Sorry, no. Here’s why:

  1. We look silly to clients. Explain to someone who pays for your work that you don’t like what they approved, so instead you’d like them to sign off an award entry for a completely different campaign: “Why?” To win awards. “But can’t you win awards with the campaign you’ve just made for me?” Ummm… It’s not really good enough. “Why not? You said it was the best you could do for me. What am I paying you for?” It’s not like that. There’s a certain kind of ad that wins awards and… “And our campaign isn’t it?” Er… yes. So will you sign off this other campaign so we can enter it and show how great our work for you can be? “Go fuck yourself.”
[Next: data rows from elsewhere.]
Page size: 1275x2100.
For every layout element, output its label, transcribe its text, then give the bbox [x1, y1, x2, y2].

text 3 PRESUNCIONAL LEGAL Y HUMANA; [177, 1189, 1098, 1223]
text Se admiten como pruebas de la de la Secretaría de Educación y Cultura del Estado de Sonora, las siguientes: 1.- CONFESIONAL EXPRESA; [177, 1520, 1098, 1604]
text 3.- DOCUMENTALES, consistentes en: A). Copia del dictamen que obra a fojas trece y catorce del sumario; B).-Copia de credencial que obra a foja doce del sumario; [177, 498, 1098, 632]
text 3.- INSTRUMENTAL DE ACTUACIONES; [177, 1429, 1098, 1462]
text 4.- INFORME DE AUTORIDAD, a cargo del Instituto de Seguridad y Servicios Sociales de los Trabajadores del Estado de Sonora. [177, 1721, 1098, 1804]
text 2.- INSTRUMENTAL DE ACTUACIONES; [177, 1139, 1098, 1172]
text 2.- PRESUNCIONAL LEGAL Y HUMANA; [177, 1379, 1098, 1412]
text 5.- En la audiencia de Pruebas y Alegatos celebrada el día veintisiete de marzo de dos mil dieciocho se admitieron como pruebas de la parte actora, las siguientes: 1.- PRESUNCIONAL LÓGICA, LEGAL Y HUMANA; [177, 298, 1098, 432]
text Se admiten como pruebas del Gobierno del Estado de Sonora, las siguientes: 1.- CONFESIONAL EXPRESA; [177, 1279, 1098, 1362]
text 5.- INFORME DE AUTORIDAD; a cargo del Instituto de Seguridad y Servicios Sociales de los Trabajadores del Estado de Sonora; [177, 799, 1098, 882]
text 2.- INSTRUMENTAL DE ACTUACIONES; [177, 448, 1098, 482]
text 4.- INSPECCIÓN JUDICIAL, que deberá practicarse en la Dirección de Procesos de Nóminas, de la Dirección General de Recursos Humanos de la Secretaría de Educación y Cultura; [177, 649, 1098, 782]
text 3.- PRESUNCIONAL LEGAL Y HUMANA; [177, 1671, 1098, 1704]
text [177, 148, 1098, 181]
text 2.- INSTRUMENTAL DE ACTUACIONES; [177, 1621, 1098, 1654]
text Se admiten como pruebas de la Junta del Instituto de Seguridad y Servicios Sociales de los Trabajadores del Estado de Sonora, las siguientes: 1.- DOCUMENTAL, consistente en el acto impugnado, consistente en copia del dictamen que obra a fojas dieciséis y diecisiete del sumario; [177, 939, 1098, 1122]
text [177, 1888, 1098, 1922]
    I once explained this situation to a client. She thought it was pathetic. It is pathetic.
  2. It’s a massive distraction from the real job. If you feel like the campaign you’re working on is never going to get you a Cannes Silver, are you going to spend late nights making it as good as it can be? Not when you can spend agency, time, money and attention on making a fake campaign that might win instead. Here’s the metaphor: you won’t try hard to make your relationship work with that perfectly nice girl/guy because you have a top-end blow-up doll at home, and it’ll let you do anything. All those kinky layouts you’ve always wanted to try! Take your bold ascender and stick it wherever you like! Hubba hubba!
  3. They give a false impression of what a creative or agency is capable of under real circumstances. Thinking of a cool ad for a long lasting battery while you’re sitting in the pub, then persuading your local corner shop to let you make an ad for Duracell under their name, then calling in all your favours with your photographer friend to make it is not the same as having to answer a brief with a deadline, a budget and a choosy client. The latter requires real skill, and it’s how ad agencies pay their bills, and therefore exist to pay you. If you show your portfolio of scam ads to a prospective ECD, you’re lying about your ability to do the job that will pay your wages. Agencies are lying to clients about their ability to produce brilliant work. People don’t like being lied to. It makes them annoyed. It makes them think the liar is a bad person who doesn’t deserve their generosity and support. In 2019, we all need all the generosity and support we can get.
  4. It’s not fair on the people who abide by the rules. Are we all running the same race with the same kind of equipment, or are some of us doing our thing on a specially-sprung track using rocket-powered trainers? If your hard-won answer to a real brief is beaten by the agency that closes down in August just to work on that year’s award entries (true story), is that fair? You’ll miss out on raises and promotions because you thought you had a real job and tried to do it properly, you credulous twat. In addition, large agencies have a big advantage when it comes to making scam work: calling in expensive favours, leaning on clients for permission, buying media space etc. (At this point I should mention that I can kind of see why new agencies and young creatives make scam. It gives them a relatively large boost when they’re trying to find their feet, and they’ll often do proactive work to see if they can get some publicity or suck up to a client or boss. But mature creatives and agencies really have no excuse.)
  5. It leads to the creation of a certain kind of ad. There are cues you could hit to theoretically increase your chances of awards: no copy, logo in the bottom right, overdone visual… but then you’d be shutting yourself off from some real creative thought. It’s Goodhart’s Law again: the measure becomes the target, and suddenly you’re aiming for what gets you a Cannes Lion instead of what gets you an original or effective ad.

So is it inspiring, harmless ‘fun ‘tude’ stuff, or another nail in the coffin of the credibility of an industry whose standing has never been lower?

Cast your vote with your next piece of work.